Strategi ATM (Amati, Tiru, dan Modifikasi) atau dalam istilah teori kritis mimesis menjadi penting. Strategi ini bisa dikatakan menjaga kehati-hatian dalam menduplikasi/meniru sesuatu. BLU-BH dan semacamnya bukanlah sesuatu yang jatuh dari langit. Ia adalah produk kelompok organik yang menghendaki terjadinya liberalisasi dalam sektor publik. Kesiapan menerapkan BLU-BH bukan sekedar kesiapan ‘ambisi’, ‘institusi’ tapi yang paling penting adalah ‘mindset’ yang mendiami institusi tersebut. BLU-BH disatu sisi membawa semangat “demokratisasi a la pasar” yang bertumpu pada kompetisi, kompetensi, transparansi, efisien, dan efektif. Hal yang bisa dilakukan jika ‘mindset’ feodalisme sudah runtuh di kampus. Entah feodalisme ‘darah keturunan raja/karaeng’ atau ‘pangkat akademik’.

Sebagai perbandingan atas korporatisasi PT di Negara lain. Studi Mamdani di Uganda dapat dijadikan referensi. Nafas liberalisasi sektor pendidikan yang sama juga diperlihatkan dalam studi Mamdani (2007), yang melihat reformasi pendidikan neoliberal yang dipromosikan Bank Dunia di Uganda, justru berakibat pada perubahan cara berpengetahuan, di mana pendidikan justru menjadi wahana komersialisasi, subversi institusi publik oleh kepentingan privat dan mengakibatkan proses pendidikan dilakukan di atas fondasi komersial, bukan pada knowledge sharing atau pengembangan pengetahuan. Dalam studinya di Universitas Makarere, Uganda, Mamdani melihat bahwa reformasi pendidikan gaya neoliberal, memberi implikasi kepada cara-cara berpengetahuan di universitas tersebut. Sebagai contoh sederhana, ia melihat fenomena ‘the winners and the losers‘. Departemen dan Fakultas yang tidak memiliki kesempatan pasar yang kuat akan cenderung untuk mengajarkan hal-hal yang sifatnya practice-industrial ketimbang teoretik atau berbau pengetahuan.
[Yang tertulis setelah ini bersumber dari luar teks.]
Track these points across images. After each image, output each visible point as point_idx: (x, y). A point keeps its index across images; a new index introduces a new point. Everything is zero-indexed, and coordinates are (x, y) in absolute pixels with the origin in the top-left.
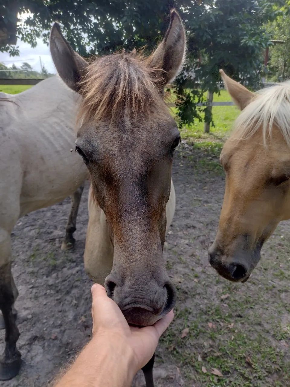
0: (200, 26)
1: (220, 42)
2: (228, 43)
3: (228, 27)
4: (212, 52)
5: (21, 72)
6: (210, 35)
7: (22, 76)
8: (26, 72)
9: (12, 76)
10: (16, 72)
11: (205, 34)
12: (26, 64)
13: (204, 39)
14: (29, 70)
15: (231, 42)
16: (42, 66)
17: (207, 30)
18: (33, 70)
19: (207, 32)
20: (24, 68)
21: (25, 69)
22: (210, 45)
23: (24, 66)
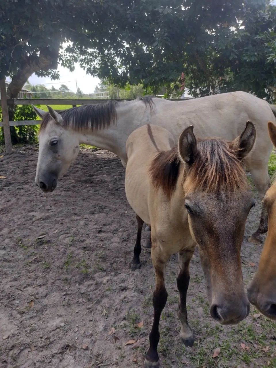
0: (226, 46)
1: (246, 61)
2: (254, 61)
3: (254, 46)
4: (238, 70)
5: (59, 93)
6: (236, 55)
7: (60, 97)
8: (63, 93)
9: (51, 97)
10: (55, 93)
11: (232, 54)
12: (63, 86)
13: (231, 58)
14: (66, 91)
15: (257, 59)
16: (78, 88)
17: (234, 50)
18: (69, 91)
19: (233, 51)
20: (62, 89)
21: (64, 90)
22: (236, 64)
23: (61, 88)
Lebih jauh lagi ilmu-ilmu humaniora, dan ilmu-ilmu yang tidak dibutuhkan pasar akan sepi peminat dan akhirnya tutup. Sepertinya, pesan Ki Hajar Dewantoro perlu menjadi renungan Civitas Akademika se Nusantara: anak-anak kita seperti biji. Tugas kita menumbuhkan biji, akarnya ngga kelihatan. Batang , daun juga tidak Nampak, tapi kalau diberi kesempatan tumbuh, akan jadi tanaman yang indah.